++++ Selected passage

19. It was not necessary for the purchasers to show that the breach of the essential term was also a fundamental breach in the sense in which that expression was explained by Lord Diplock in Afovos Shipping Co. v. Pagnan & Flli (1983) 1 WLR 195, at p 203; (1983) 1 All ER 449, at p 455, before they acquired a right to terminate the contract. However, if it were necessary to consider the question, I would regard the anticipatory breach as fundamental. The law has traditionally treated completion on the date fixed for completion, where time is of the essence, as being a matter of vital importance to the parties. And the vendors' solicitor gave no indication that the delay in registration of the right of way would be negligible.
20. But the purchasers did not terminate for anticipatory breach. The notice of rescission made no mention of the statement made by the vendors' solicitor on 20 June that the vendors would be unable to complete on the due date. Instead the notice referred to the failure to register the right of way and to provide a good selling title and to complete in accordance with the requirements of the contract. More importantly, if the purchasers wished to terminate for anticipatory breach they should have done so "while the period specified by the contract for performance is unexpired", to use the words of Kitto J. in Peter Turnbull, at pp 250-251. It follows that the purchasers terminated for actual breach, that is, for the vendors' failure to complete on the day fixed for completion. It matters not that the actual breach occurred shortly after the anticipatory breach and that the notice was given only four days after 20 June. The fact is that the purchasers allowed the time for performance to pass without electing to terminate and of necessity they relied on the actual breach, that breach being the natural consequence of the antecedent anticipatory breach.
21. A failure by the innocent party to treat an anticipatory breach of an essential term as a repudiation and to terminate the contract has the effect of leaving the contract on foot, in which event it remains in force for the benefit of both parties, just as it would if the anticipatory breach had never occurred, subject to a qualification to which I shall refer in a moment. The parties then remain bound by the contract and the repudiating party may rely on any supervening circumstance which justifies his non-performance of the contract when the time for performance arrives: Bowes v. Chaleyer [1923] HCA 15; (1923) 32 CLR 159, at pp 169, 197-198; Peter Turnbull, at pp 250, 261. The qualification is that, if the repudiating party by his refusal to perform or other conduct intimates to the innocent party that he need not perform an obligation which is a condition precedent to the performance by the repudiating party of his obligation, and does not retract that intimation in time to give the innocent party an opportunity to perform his obligation, that party may be excused from actual performance of the condition precedent. The repudiating party then waives complete performance of the condition precedent and his conditional promise becomes unconditional. The term "waiver" is generally used where one party by words or conduct relieves the other party from timely fulfilment of a condition or performance of a promise, time being of the essence of the contract: Peter Turnbull, at pp 247, 251. The precise nature and extent of this qualification is critical to the outcome of the present case.

++++++++

The request: Substitute "buyers" for "purchasers" and write out the judgment excerpt again, starting at "19. It was not" and ending at "would be negligible.". Answer using only the judgment excerpt, without outside information.

++++ Record set

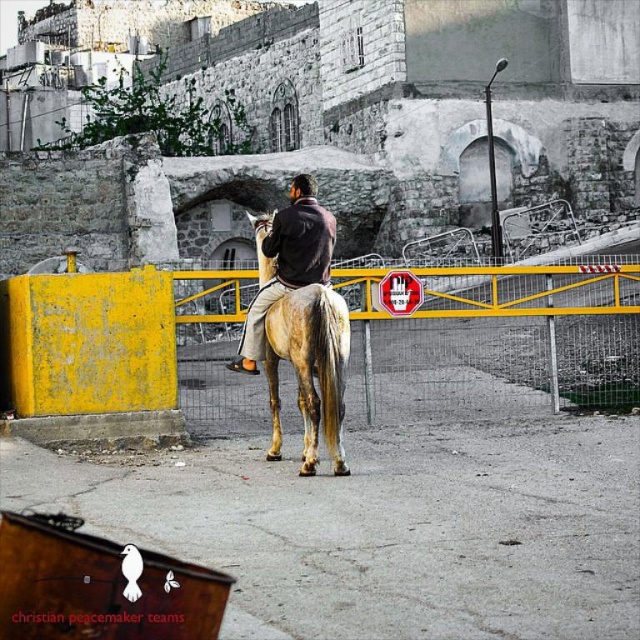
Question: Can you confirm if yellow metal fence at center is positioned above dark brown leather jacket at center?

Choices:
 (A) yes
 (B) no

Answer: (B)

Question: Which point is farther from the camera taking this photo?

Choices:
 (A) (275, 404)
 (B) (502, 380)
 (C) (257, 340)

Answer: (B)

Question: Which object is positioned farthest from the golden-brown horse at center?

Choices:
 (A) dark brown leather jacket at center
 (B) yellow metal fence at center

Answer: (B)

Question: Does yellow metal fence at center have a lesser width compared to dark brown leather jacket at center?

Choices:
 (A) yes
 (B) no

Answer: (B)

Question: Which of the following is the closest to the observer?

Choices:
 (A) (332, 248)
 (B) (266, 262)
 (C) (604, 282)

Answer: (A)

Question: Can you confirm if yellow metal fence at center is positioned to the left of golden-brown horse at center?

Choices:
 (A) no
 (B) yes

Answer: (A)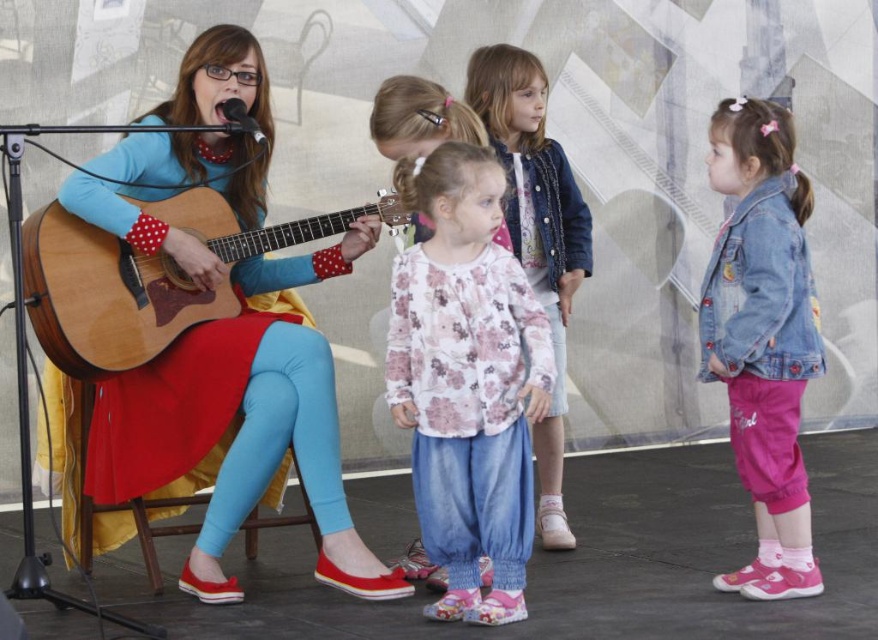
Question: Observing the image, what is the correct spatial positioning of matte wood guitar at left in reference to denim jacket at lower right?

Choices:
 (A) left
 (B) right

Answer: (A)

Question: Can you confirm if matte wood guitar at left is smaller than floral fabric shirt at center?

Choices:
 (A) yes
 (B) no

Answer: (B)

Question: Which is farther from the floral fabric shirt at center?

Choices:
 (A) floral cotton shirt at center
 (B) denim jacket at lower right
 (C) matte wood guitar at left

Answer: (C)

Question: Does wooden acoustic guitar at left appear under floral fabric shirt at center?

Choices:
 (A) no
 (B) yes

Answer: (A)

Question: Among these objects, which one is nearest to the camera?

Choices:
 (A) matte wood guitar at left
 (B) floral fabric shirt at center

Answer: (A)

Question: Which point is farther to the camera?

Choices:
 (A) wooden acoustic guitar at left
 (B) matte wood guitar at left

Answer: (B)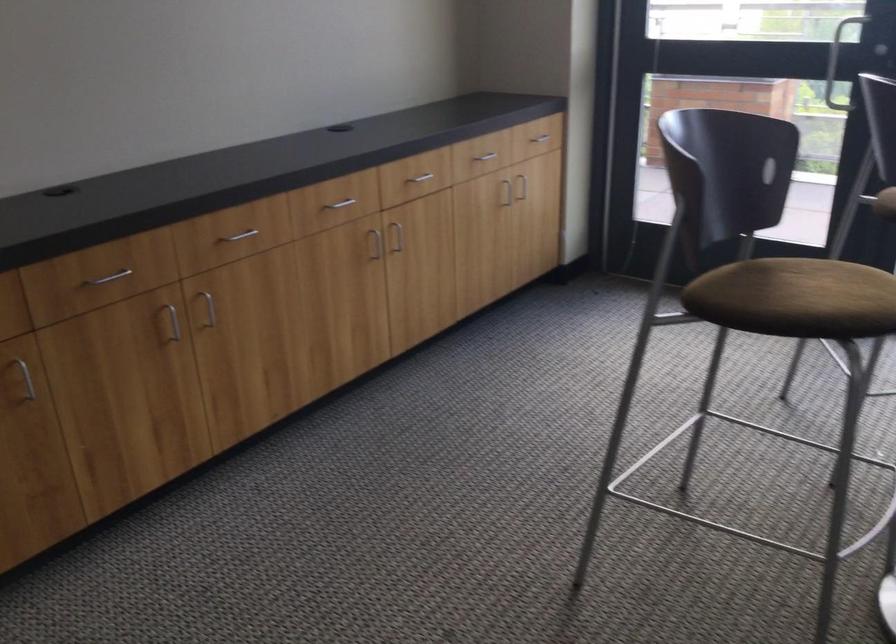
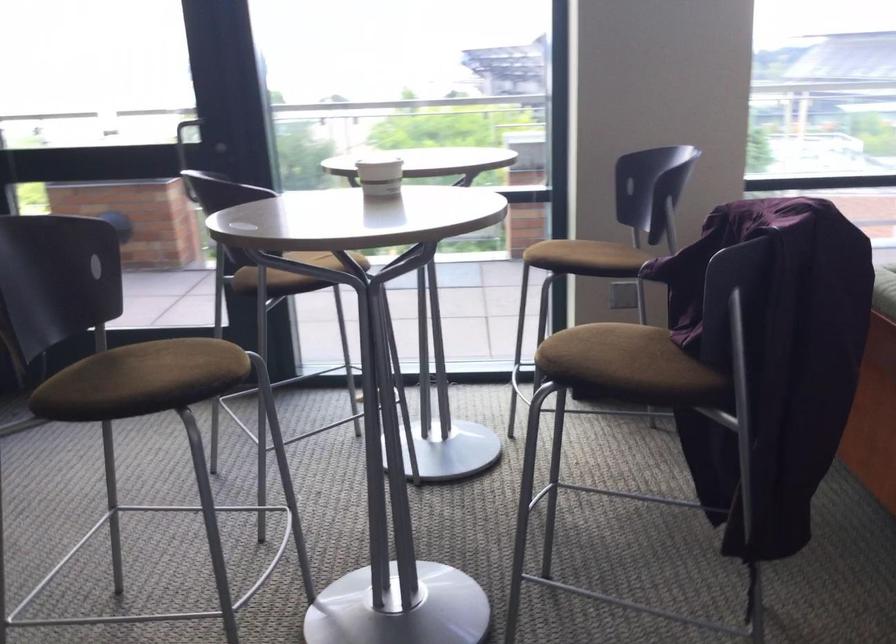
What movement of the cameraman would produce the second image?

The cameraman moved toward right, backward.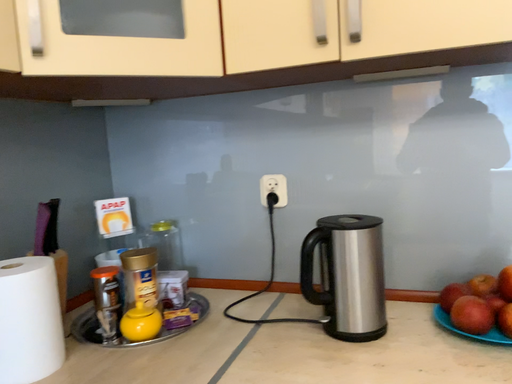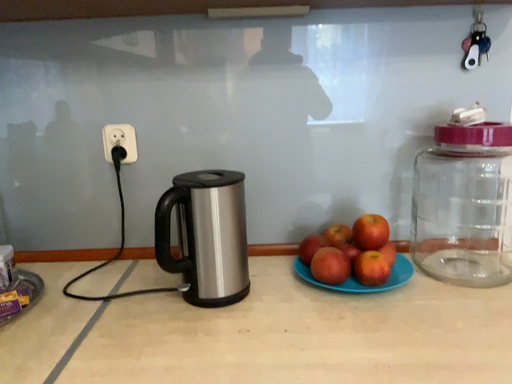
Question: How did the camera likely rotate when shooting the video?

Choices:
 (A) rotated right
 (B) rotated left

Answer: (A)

++++++++

Finished answer:
19. It was not necessary for the buyers to show that the breach of the essential term was also a fundamental breach in the sense in which that expression was explained by Lord Diplock in Afovos Shipping Co. v. Pagnan & Flli (1983) 1 WLR 195, at p 203; (1983) 1 All ER 449, at p 455, before they acquired a right to terminate the contract. However, if it were necessary to consider the question, I would regard the anticipatory breach as fundamental. The law has traditionally treated completion on the date fixed for completion, where time is of the essence, as being a matter of vital importance to the parties. And the vendors' solicitor gave no indication that the delay in registration of the right of way would be negligible.